LisforLeslieMarch 25, 2024 at 6:53 am #1128632I was your kid. My mom was dating someone who adored her and tolerated me. He really didn’t want me around. They broke up (whew!) and she started dating another guy who was thrilled to have insta family. He treated me like a little sister, I wasn’t his kid, but I was family. His entire family lived a few blocks away and treated me like family right away. Suddenly I had extra aunts and grandparents.
I wasn’t into having a second parent, and he patiently put up with a lot of boundaries that I put in place. My mom and he had a kid together (my beloved sister) and he always referred to us as “his daughters”. He was a better dad to me than my own dad (I did tell him this on several occasions when I was an adult).
There are men who are ready to be a parent to any kid. I got super lucky.

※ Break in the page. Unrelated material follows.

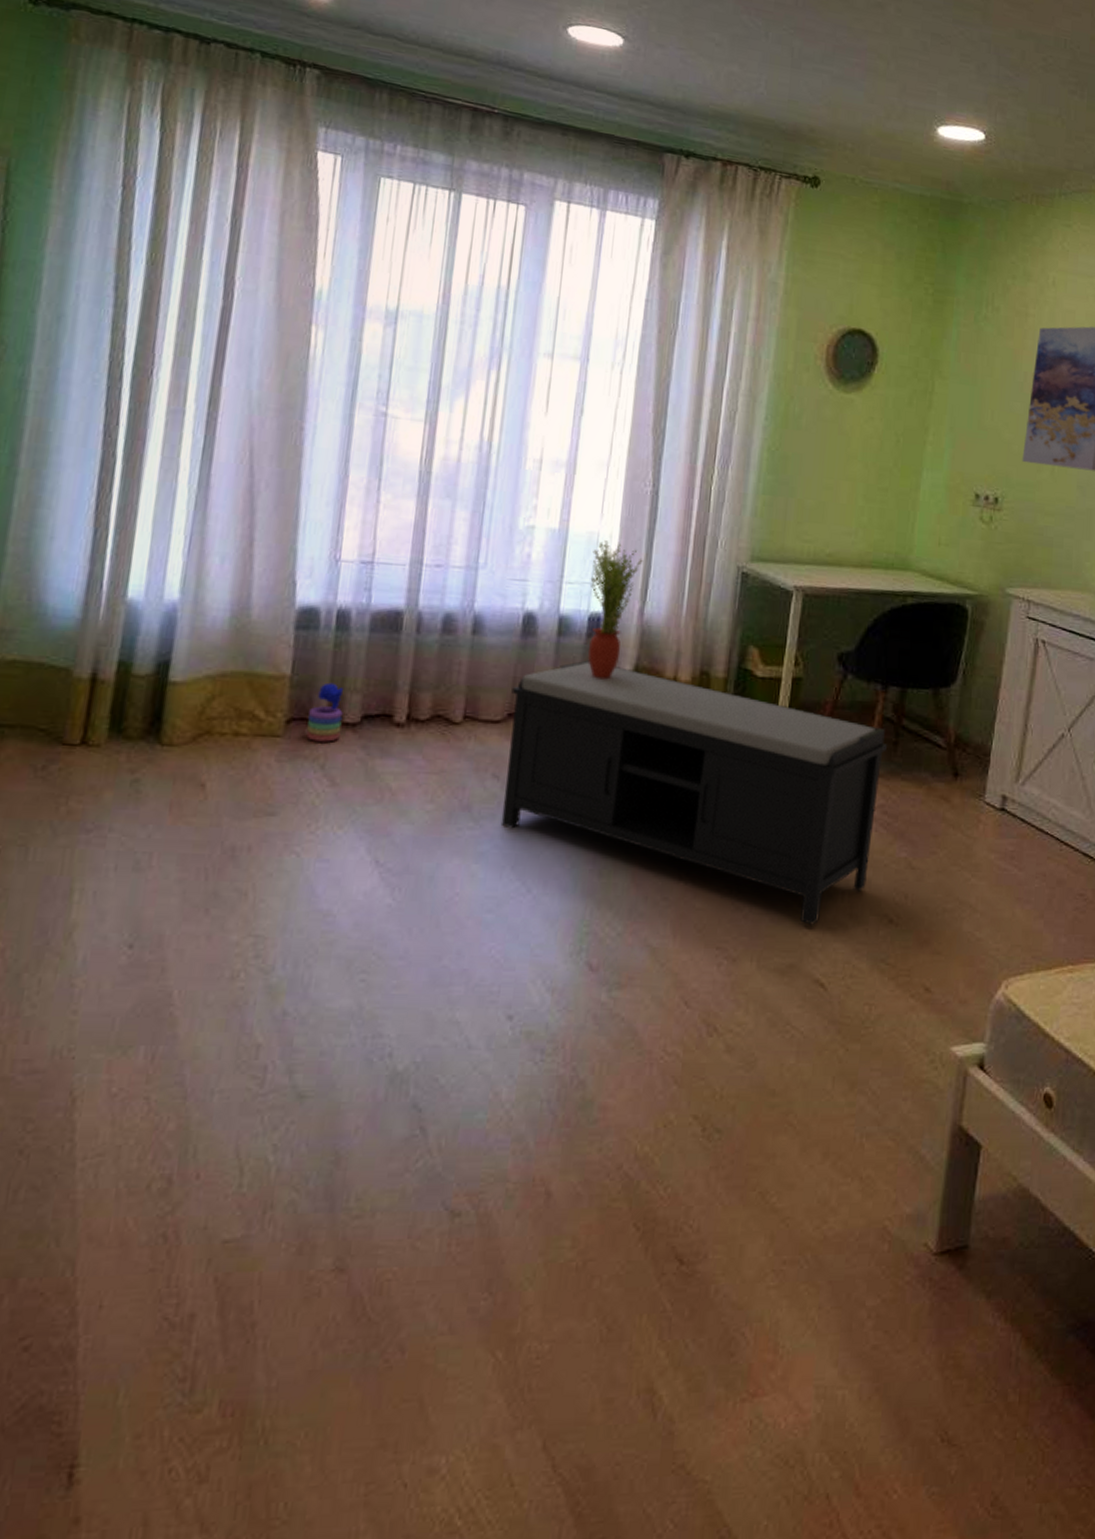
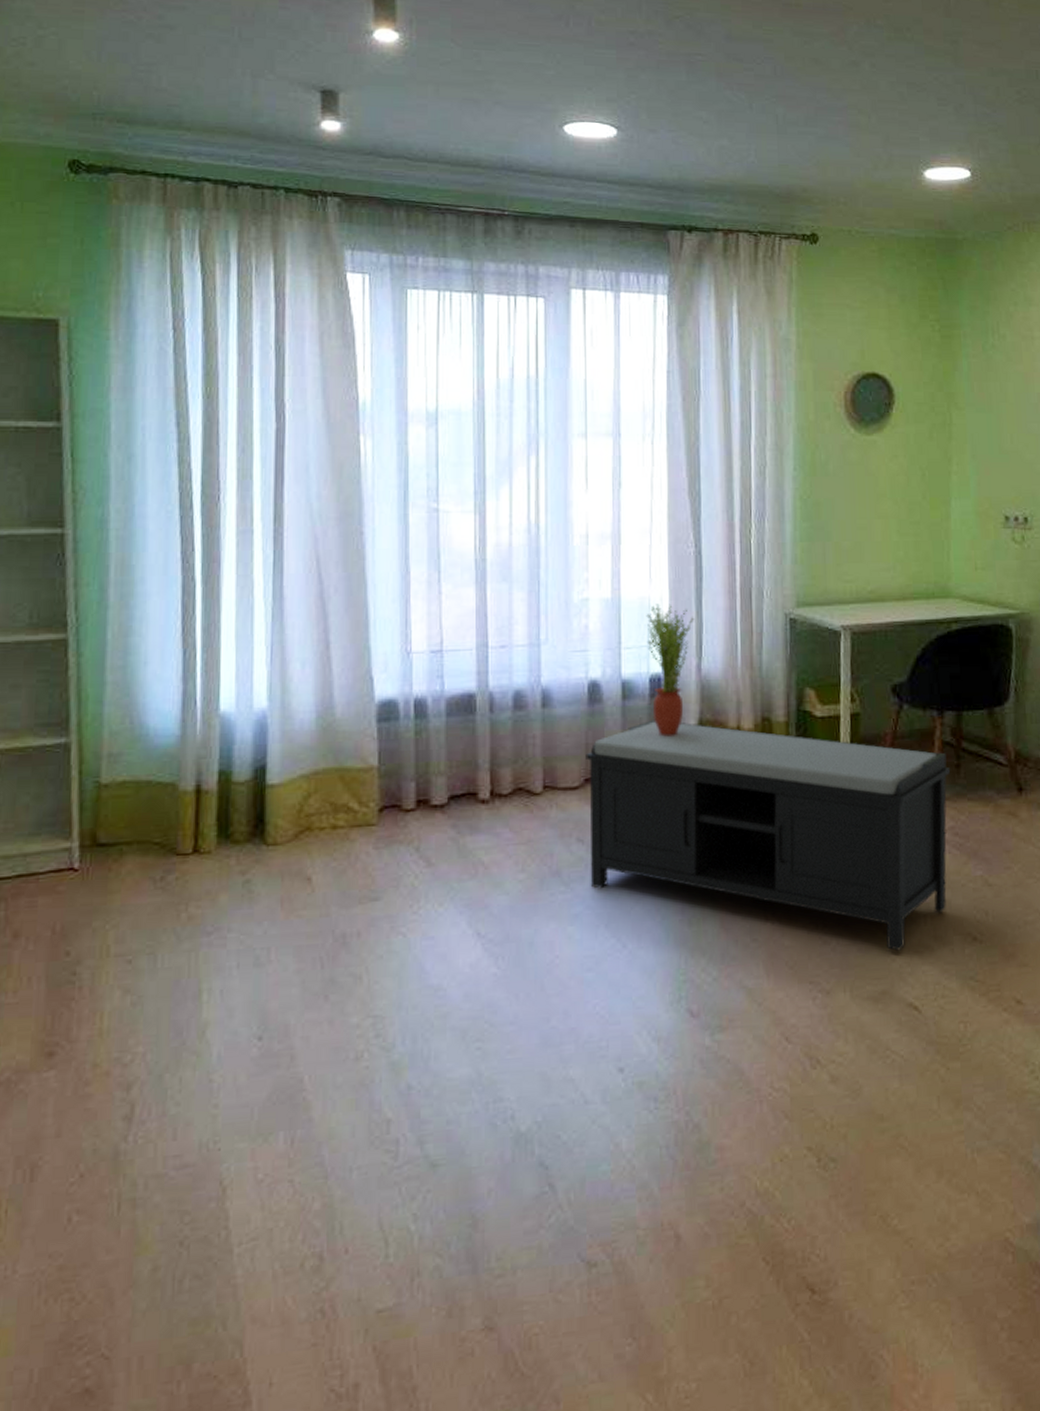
stacking toy: present [306,682,344,742] -> none [399,768,431,826]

Miss MJMarch 27, 2024 at 5:22 am #1128642This should be a deal breaker, LW. If she hasn’t already, your daughter will pick up on the fact that your bf only tolerates her and that’s a horrible way to live. Being The Other Guy’s Kid will ruin your relationship with your daughter because it puts her on the outside – basically she’s the third wheel instead of you all being a family unit. Doubly so if you have a kid with this bf and he plays favorites (which he will). You need to break up with him, for your, your daughter and even his sake. Find someone who is who you want them to be, not someone you’re hoping will change into someone they’ve shown you they’re not.